David Kemp at one of the shelters where he delivered essentials and helped lift spirits.
David Kemp at one of the shelters where he delivered essentials and helped lift spirits. Contributed

Mum follows son's work on internet

A WARWICK mother has been sharing her pride via Facebook as she follows the progress of her son in helping with the tsunami recovery in Japan.

Heather Hibbitt has found the social networking site indispensable in keeping contact with her son in the Japanese city of Sendai.

As reported in the Daily News in March, David Kemp spent his 38th birthday trawling the streets looking for food for him, his wife and her family.

With a ration of 500ml of water a day, he has no job since the school at which he taught English was destroyed in the earthquake and tsunami.

Mr Kemp had planned to return to Australia when the roads re-opened and despite packing his remaining belongings, he couldn’t bring himself to leave the country he now calls home.

On making the decision to stay, he then committed to doing all he could to help people.

“There is a difference between living and being able to live with yourself.
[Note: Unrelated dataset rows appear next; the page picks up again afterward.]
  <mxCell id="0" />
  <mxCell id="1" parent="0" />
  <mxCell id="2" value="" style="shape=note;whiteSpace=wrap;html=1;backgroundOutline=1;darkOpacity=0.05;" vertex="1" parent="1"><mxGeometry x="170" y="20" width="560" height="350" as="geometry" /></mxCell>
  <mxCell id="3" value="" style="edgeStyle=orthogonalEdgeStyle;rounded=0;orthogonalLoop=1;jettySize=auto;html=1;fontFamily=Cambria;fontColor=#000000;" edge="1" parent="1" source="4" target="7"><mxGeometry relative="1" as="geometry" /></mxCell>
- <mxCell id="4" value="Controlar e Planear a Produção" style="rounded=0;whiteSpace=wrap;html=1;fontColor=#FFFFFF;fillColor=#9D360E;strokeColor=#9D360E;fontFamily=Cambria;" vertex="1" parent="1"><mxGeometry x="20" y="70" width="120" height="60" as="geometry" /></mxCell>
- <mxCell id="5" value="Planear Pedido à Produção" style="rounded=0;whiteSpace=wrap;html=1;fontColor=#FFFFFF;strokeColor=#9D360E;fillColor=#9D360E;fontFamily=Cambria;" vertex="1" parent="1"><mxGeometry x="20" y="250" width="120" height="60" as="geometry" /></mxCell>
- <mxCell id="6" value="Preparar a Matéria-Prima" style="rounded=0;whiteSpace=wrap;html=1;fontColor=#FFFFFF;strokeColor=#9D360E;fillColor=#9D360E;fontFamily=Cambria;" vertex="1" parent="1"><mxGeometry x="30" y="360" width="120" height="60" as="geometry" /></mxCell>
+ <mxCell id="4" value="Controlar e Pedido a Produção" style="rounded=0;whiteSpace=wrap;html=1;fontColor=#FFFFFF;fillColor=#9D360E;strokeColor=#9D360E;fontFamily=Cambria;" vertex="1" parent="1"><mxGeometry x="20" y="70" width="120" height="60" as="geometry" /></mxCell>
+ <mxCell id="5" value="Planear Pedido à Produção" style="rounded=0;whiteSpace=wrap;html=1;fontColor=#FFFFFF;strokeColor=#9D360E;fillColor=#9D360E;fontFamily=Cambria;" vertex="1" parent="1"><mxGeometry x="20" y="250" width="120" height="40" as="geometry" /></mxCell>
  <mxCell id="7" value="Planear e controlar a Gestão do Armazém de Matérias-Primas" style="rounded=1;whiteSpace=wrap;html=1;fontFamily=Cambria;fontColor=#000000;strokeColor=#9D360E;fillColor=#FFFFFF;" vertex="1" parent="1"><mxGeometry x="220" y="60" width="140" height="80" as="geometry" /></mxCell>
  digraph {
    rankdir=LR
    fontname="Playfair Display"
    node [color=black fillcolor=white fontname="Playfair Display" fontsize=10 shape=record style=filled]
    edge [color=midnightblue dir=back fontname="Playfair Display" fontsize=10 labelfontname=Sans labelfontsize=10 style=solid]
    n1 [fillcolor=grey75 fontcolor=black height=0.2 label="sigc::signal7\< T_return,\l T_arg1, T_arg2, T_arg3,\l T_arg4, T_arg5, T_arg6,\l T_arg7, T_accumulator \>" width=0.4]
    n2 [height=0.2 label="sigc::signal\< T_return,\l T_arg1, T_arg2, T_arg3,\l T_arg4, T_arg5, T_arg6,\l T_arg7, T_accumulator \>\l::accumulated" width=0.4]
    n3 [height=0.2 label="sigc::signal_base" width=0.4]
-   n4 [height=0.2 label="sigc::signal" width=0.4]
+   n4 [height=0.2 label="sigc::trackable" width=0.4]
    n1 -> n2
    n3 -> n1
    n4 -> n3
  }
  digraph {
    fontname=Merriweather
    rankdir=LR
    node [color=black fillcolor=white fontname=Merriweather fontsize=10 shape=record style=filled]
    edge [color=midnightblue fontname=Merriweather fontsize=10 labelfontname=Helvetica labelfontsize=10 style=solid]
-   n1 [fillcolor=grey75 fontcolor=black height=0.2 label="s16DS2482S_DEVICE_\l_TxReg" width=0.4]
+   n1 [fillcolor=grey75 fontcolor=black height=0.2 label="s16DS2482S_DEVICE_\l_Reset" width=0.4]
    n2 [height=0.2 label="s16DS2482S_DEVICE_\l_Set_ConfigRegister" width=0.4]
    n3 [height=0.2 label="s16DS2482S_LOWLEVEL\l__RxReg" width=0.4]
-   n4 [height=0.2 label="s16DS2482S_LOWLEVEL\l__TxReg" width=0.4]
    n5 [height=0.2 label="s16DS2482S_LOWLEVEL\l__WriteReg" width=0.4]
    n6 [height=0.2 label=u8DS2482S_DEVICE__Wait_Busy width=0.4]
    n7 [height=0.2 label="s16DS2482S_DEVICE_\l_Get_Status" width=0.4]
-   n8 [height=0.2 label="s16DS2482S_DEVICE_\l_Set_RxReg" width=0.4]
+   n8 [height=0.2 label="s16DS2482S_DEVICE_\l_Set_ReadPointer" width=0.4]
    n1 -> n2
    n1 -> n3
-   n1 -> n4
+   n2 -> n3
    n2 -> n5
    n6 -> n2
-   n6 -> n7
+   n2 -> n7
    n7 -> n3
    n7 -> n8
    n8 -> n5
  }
When people need help we should give it to them,” he posted on Facebook in March.

David now dedicates all his time helping people on the ground to take their minds off the disaster, while keeping the rest of the world aware of the problem.

As well as being a teacher, David also works in sports and physical rehabilitation.
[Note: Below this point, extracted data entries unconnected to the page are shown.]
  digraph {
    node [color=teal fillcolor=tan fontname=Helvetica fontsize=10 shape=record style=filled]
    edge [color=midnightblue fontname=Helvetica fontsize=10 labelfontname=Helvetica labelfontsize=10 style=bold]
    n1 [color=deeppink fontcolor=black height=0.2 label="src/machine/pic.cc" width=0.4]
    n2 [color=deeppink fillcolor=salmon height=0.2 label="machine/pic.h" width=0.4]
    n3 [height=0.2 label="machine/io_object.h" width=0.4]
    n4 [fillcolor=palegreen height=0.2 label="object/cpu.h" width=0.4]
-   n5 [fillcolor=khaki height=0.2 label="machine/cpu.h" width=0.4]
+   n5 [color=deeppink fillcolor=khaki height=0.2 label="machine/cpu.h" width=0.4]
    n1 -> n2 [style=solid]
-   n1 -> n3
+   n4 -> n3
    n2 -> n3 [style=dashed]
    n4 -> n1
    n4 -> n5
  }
He has gathered a team of volunteers from chiropractors to representatives of food supplements companies, to try to help people rebuild their lives and help them strengthen themselves physically and emotionally.

Though due to some red tape, it took some time to be able to get into shelters and work with children, recent updates suggest he is making good ground.

Last week he said he drove to six different shelters in different areas, donating fresh food, clothes, paper cups, plates and fry pans.

“Along the way we were lucky enough to find a shelter with mostly kids,” he posted.

“This was the highlight of my day, I showed them some great games, teams and others, and they all had such a good time, it was great to see these kids laughing and enjoying themselves.

“As it was at a school, their teachers joined in, and had a bit of fun too.”

With towns entirely wiped off the planet, it’s hard for Mr Kemp and his team to focus on the positive but he continues trying to lift morale of those who have lost everything.

The Peace Festival and local company Integria has helped donate to his efforts.